Trite, unrealistic, contrived: this is how Joseph Losey described the story of his film Blind Date (Chance Meeting in the States), adding that as a consequence he felt it necessary “that we give it as much interest in terms of observation and reality as we could, and that the characters be very rich.” Losey succeeded, and the result is one of cinema’s three or four most absorbing, most brilliant detective mysteries—one whose core element is not the identity of the killer but, instead, why the case so thoroughly baffles Scotland Yard Inspector Morgan. Beyond a whodunit, we have here a why-can’t-he-solve-it.
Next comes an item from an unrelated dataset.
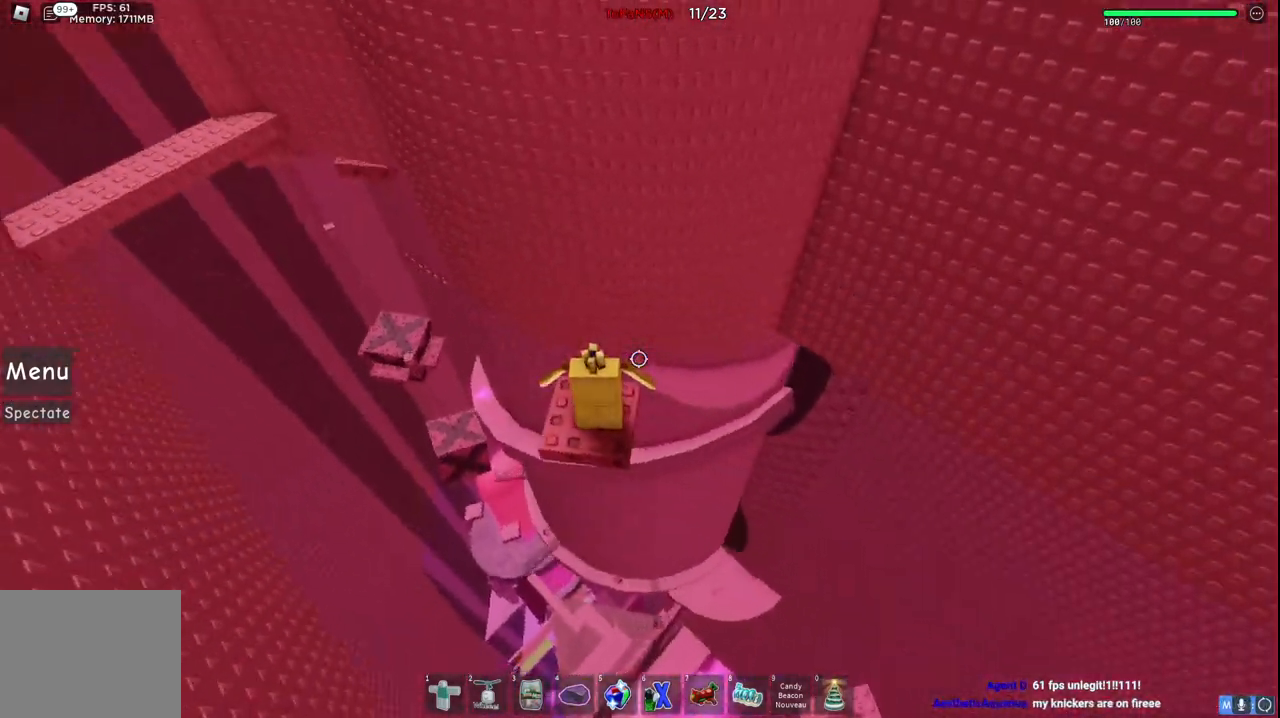
{"keys": [], "events": []}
As Jan, Hardy Krüger is wonderful, especially in his combustible working-class defensiveness; Jan is a precursor of the British Angry Young Man, except that he is a Dutch immigrant. The grandson and son of coal miners, he is a struggling painter who works in an art gallery. He becomes the prime suspect in the murder of his mistress, elegant Jacqueline Cousteau, but because we arrive on the crime scene in advance of the police, in tandem with Jan, we know that the boy has been set up. But by whom? Inspector Morgan wants to believe Jan but curiously finds his mind blocked from considering alternate suspects. He is Welsh; he is played by a Welsh actor, Stanley Baker, and the name of Morgan, given our recollection of the Morgans in How Green Was My Valley, both Richard Llewelyn’s and John Ford’s, teases us to consider the possibility that the inspector’s ancestry also includes miners. Once he has undimmed his own working-class consciousness, Inspector Morgan solves the case.
Throughout, class-driven slights are gratuitously dispensed, not only with Jan as their target, but also Morgan.
What a fascinating film—and unmistakably a Joseph Losey film.